This, Chopra continued, is in contrast to other used-car sales sites, as well as physical dealers: either they don’t offer trial runs, or (in the case of physical dealers or individual offline sellers), they might give a driver 10 or 15 minutes tops, with someone attending you as you drive the vehicle around: not a great way to discover what you like or don’t like about a vehicle.
It’s also a model that investors believe will give Cars24 an edge over competitors.
“We have studied used car platforms globally and are struck by the similarities we see between CARS24 and analogous businesses that have scaled successfully,” said Navroz D. Udwadia, co-founder of Falcon Edge Capital, in a statement. “CARS24 has cemented its first-mover advantage by building wide-ranging supply side moats, which in turn drive demand liquidity on the platform. In positioning itself as a buying and selling solution for consumers, CARS24 drives immense top-of-mind recall. It is rare to find a business as focused on the consumer experience and as driven to ensure it is outstanding via the use of data science and technology. Finally, we are deeply impressed by the founders’ leadership, and are thrilled to back them as they transform the used car industry in India and scale internationally across MENA and SE Asia.”
A used-vehicle marketplace raising a huge amount of money is somewhat ironic given some of the bigger trends in the world of transportation.
Some have theorized that a wave of factors — they include the rise of ubiquitous e-hailing apps like Uber; on-demand car-sharing services like Getaround or Zipcar; a push in urban centers encouraging people to use a wider array of transportation options to offset traffic; and bigger environmental trends that are leading some to eschew gas guzzling autos — would push the world away from car ownership. Yet essentially, Cars24 (and others like it) are extending the life of a lot of older models to keep more vehicles in circulation and private hands.
But using Uber can get pricey and is not the same as having your own wheels, and the desire to have your own vehicle is perhaps at a high-point right now because of Covid-19 and people concerned about spreading or catching the virus, Chopra said.
“It’s definitely not the case in India that less people want to own cars,” he said. “During the pandemic, we have seen a lot of demand, in India specifically.” On new, greener vehicle technology, this is also interesting and will simply present another class of vehicles on Cars24 as adoption of electric vehicles increases, he added. But it’s not all quite there, yet.
The strength of the current opportunity is partly why it seems that we’ve found ourselves crowded with startups and scale-ups hoping to define the new generation of used-car-sale platforms.
Others in the same space that have recently raised money include close competitors like Spinny, also out of India; Cazoo in the UK, which has now gone public; InstaCarro out of Brazil; Kavak out of Mexico; and Carsome from Malaysia, among many others. Carvana, one of the biggest used-car platforms, is also publicly listed and is now valued at nearly $28 billion.
What has been interesting is that each of these big players have up to now carved out very strong markets for themselves in their home countries, and they are only more recently moving to expand internationally. Cars24 has attracted hundreds of millions of dollars in funding (it also raised $200 million less than a year ago) in part because its investors think it has what it takes to export, and thus scale, its model beyond the huge market of India.
“CARS24 is at the forefront of transforming the way consumers buy and sell cars by providing a unique end-to-end digital shopping and transaction experience,” said Rahul Mehta, managing partner at DST Global, in a statement. “They have emerged as the undisputed leader in the used car space in India and early traction in international markets is exceeding expectations. We love backing founders who are bold and ambitious thinkers and couldn’t be more excited to enter the second innings of our long-lasting partnership with CARS24.”

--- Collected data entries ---
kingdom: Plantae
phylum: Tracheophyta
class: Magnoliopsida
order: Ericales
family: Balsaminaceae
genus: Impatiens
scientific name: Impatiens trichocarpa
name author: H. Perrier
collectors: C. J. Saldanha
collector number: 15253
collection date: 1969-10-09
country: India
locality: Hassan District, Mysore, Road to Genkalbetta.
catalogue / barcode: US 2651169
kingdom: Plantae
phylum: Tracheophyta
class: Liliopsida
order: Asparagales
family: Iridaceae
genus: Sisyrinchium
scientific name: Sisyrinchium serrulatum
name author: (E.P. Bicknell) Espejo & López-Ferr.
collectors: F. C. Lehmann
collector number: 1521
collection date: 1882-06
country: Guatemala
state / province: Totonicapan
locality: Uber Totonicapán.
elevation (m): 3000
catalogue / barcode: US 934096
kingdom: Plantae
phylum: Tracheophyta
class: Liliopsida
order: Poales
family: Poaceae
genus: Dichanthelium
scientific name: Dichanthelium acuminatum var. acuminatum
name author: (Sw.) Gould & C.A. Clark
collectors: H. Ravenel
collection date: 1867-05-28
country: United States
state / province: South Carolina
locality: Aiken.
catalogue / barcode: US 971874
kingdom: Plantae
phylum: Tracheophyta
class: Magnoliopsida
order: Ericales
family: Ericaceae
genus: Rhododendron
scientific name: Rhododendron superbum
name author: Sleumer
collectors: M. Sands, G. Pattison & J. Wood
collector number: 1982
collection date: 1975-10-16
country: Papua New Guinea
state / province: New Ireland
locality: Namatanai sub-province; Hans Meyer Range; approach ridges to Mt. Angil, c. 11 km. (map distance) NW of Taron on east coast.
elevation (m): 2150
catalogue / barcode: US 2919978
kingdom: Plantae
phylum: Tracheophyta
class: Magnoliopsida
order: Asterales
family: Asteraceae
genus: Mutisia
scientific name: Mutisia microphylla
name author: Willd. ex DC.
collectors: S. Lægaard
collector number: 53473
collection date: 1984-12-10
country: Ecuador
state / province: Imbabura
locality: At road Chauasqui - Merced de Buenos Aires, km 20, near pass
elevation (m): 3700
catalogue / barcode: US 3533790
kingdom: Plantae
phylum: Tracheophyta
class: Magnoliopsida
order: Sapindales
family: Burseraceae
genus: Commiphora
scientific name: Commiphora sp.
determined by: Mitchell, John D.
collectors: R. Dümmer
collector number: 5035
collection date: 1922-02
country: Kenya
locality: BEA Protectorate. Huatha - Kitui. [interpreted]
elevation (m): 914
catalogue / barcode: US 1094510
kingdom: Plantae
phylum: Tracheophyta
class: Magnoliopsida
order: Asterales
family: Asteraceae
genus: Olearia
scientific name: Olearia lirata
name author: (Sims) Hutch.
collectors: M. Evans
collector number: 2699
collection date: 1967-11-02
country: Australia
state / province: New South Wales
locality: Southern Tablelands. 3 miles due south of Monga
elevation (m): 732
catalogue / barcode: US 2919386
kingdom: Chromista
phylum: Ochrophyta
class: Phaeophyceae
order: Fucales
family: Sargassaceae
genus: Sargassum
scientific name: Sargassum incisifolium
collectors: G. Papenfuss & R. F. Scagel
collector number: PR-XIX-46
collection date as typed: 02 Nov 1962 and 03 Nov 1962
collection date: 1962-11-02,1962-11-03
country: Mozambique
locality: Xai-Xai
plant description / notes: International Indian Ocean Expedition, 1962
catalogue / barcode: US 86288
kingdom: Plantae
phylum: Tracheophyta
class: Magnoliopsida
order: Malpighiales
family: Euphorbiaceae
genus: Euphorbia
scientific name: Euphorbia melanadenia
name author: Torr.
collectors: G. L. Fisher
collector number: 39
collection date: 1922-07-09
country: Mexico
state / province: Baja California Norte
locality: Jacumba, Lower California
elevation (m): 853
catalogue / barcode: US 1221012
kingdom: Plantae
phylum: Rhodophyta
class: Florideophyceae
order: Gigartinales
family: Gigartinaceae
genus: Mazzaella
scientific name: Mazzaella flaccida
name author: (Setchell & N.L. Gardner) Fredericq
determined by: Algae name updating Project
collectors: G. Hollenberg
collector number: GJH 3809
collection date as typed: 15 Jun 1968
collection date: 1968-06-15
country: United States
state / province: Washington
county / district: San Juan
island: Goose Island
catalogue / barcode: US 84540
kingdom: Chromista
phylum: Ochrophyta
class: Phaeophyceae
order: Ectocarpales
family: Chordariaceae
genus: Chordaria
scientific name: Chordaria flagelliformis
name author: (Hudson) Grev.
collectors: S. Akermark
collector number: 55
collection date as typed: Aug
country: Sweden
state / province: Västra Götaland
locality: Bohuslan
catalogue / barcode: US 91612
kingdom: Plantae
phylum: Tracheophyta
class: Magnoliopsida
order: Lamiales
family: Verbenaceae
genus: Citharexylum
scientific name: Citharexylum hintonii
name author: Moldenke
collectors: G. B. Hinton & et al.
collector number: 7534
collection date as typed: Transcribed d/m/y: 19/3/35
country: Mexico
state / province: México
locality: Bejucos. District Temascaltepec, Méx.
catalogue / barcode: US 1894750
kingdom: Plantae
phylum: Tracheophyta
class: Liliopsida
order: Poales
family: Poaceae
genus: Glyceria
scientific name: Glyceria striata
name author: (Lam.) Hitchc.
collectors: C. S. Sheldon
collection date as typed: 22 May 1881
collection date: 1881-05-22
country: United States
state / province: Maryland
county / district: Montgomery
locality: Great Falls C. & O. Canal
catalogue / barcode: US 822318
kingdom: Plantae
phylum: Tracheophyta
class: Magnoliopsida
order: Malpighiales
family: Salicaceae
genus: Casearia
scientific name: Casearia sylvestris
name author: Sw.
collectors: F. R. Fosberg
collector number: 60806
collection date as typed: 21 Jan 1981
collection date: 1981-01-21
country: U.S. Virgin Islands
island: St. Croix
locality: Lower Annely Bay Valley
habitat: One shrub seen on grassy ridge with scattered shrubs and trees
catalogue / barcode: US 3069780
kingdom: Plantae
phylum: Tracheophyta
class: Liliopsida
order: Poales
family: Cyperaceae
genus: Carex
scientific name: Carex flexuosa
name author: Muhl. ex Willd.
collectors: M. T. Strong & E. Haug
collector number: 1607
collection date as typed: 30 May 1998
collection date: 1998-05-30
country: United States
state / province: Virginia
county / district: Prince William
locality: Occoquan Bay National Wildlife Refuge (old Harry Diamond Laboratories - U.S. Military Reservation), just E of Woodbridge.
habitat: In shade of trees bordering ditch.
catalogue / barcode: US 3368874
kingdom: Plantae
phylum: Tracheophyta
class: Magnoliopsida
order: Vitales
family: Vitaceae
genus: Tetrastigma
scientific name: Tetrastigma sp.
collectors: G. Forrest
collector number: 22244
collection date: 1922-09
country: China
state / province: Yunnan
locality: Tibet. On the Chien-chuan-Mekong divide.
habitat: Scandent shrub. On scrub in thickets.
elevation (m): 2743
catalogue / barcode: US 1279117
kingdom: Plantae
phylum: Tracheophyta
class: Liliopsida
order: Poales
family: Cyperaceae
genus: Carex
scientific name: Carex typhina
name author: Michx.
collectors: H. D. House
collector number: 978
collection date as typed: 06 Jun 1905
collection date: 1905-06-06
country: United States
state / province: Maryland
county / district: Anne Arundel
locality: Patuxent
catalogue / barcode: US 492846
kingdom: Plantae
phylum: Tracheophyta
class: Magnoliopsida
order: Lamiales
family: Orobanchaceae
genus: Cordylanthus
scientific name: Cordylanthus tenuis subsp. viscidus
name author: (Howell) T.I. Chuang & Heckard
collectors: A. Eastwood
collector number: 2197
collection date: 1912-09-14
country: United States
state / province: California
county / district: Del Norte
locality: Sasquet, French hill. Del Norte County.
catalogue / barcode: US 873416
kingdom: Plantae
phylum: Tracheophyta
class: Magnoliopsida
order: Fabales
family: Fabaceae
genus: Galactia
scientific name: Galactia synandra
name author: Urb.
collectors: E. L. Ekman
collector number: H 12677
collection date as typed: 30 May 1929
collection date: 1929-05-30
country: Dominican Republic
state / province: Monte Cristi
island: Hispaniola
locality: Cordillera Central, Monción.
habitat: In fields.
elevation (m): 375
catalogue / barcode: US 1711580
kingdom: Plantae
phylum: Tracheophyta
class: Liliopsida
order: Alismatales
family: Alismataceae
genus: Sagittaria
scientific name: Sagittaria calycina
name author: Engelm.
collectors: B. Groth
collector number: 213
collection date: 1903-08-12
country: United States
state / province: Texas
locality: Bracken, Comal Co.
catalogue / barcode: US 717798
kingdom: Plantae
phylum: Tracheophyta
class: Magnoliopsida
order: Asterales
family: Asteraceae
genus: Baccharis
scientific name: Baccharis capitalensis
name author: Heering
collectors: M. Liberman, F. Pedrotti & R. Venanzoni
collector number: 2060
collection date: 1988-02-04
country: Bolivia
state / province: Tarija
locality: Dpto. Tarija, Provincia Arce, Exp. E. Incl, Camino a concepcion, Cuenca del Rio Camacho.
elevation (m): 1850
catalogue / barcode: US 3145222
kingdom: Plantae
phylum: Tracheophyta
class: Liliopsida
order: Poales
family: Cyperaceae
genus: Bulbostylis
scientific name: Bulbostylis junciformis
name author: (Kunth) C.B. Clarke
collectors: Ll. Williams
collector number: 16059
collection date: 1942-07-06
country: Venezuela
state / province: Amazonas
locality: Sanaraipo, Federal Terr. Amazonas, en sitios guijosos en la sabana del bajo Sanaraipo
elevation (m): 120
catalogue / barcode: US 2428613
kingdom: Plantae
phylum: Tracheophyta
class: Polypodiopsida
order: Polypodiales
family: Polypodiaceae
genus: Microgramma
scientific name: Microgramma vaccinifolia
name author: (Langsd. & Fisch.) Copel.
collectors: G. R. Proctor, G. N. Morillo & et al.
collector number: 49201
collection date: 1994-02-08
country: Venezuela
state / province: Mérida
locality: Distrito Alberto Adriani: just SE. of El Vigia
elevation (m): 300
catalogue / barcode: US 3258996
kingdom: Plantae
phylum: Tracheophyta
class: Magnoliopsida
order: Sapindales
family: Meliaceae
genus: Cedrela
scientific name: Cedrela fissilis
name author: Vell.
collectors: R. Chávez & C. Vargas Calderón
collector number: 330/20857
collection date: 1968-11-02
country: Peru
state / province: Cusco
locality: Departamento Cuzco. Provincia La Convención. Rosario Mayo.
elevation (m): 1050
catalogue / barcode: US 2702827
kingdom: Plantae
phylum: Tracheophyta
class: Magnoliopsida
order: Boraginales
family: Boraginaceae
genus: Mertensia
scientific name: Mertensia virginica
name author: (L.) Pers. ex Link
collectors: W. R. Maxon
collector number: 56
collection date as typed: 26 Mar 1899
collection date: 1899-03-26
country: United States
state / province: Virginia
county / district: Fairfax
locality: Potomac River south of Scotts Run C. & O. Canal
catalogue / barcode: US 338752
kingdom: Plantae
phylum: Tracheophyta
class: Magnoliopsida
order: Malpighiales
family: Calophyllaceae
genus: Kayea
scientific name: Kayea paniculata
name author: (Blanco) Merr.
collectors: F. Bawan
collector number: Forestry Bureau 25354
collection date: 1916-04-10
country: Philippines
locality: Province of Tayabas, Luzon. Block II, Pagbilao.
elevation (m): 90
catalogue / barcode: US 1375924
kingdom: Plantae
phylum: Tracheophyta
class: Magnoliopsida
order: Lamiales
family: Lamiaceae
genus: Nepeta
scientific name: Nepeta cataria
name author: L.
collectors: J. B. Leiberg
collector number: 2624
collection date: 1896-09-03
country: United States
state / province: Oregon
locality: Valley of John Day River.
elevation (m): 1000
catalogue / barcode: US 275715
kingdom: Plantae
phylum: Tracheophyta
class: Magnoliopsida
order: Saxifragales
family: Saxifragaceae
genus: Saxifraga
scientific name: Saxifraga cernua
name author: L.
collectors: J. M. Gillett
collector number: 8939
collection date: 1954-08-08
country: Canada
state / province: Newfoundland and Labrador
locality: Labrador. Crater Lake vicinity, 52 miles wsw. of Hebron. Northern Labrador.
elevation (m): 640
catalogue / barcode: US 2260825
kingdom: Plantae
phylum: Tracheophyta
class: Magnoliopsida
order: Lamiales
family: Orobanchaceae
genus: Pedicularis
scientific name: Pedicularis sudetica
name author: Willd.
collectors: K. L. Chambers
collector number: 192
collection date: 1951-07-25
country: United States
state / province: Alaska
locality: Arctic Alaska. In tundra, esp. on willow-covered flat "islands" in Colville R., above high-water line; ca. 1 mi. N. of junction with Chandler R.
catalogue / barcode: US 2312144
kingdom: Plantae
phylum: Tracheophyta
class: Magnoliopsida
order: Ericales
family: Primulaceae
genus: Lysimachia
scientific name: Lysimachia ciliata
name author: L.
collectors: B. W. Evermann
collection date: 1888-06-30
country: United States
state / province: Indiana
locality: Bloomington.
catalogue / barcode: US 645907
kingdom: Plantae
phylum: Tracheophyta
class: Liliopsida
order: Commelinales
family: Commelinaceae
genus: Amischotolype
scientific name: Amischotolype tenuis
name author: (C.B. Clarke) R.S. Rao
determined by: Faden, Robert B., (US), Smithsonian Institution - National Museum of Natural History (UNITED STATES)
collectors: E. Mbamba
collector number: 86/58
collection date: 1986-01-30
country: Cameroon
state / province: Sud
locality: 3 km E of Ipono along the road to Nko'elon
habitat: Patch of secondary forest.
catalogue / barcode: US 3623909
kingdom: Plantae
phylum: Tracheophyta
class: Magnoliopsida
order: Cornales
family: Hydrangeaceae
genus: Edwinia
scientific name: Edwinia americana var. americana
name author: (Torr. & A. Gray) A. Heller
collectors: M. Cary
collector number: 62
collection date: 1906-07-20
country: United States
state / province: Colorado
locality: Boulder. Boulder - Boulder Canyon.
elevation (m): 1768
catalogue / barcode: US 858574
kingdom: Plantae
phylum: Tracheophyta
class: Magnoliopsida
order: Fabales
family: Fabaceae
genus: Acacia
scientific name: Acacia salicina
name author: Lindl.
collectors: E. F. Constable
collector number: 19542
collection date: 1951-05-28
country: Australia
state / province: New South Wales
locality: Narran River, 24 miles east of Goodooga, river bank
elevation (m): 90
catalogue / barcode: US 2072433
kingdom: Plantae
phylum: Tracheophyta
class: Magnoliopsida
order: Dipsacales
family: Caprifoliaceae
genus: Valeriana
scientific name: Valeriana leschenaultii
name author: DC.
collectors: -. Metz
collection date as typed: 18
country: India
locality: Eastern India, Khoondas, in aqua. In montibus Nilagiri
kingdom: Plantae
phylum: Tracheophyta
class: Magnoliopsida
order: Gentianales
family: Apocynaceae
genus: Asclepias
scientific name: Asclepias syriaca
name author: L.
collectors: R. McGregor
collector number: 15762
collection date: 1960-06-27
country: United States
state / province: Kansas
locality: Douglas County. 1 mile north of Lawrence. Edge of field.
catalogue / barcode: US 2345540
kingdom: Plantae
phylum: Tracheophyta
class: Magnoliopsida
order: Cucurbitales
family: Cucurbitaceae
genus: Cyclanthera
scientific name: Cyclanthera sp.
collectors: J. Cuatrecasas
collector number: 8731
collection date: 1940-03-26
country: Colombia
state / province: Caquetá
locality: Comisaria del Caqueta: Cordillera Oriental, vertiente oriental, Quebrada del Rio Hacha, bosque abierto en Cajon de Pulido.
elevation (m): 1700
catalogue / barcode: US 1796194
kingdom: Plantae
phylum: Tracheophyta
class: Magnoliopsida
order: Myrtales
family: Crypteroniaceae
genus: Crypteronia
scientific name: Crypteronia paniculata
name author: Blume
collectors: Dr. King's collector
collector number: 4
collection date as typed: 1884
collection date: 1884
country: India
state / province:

--- What the task asks ---
Return the portion of the Cars24 passage starting at "A used-vehicle marketplace" and ending at "and private hands.", word for word. The records have no connection to the passage about Cars24.

--- Task output ---
A used-vehicle marketplace raising a huge amount of money is somewhat ironic given some of the bigger trends in the world of transportation.
Some have theorized that a wave of factors — they include the rise of ubiquitous e-hailing apps like Uber; on-demand car-sharing services like Getaround or Zipcar; a push in urban centers encouraging people to use a wider array of transportation options to offset traffic; and bigger environmental trends that are leading some to eschew gas guzzling autos — would push the world away from car ownership. Yet essentially, Cars24 (and others like it) are extending the life of a lot of older models to keep more vehicles in circulation and private hands.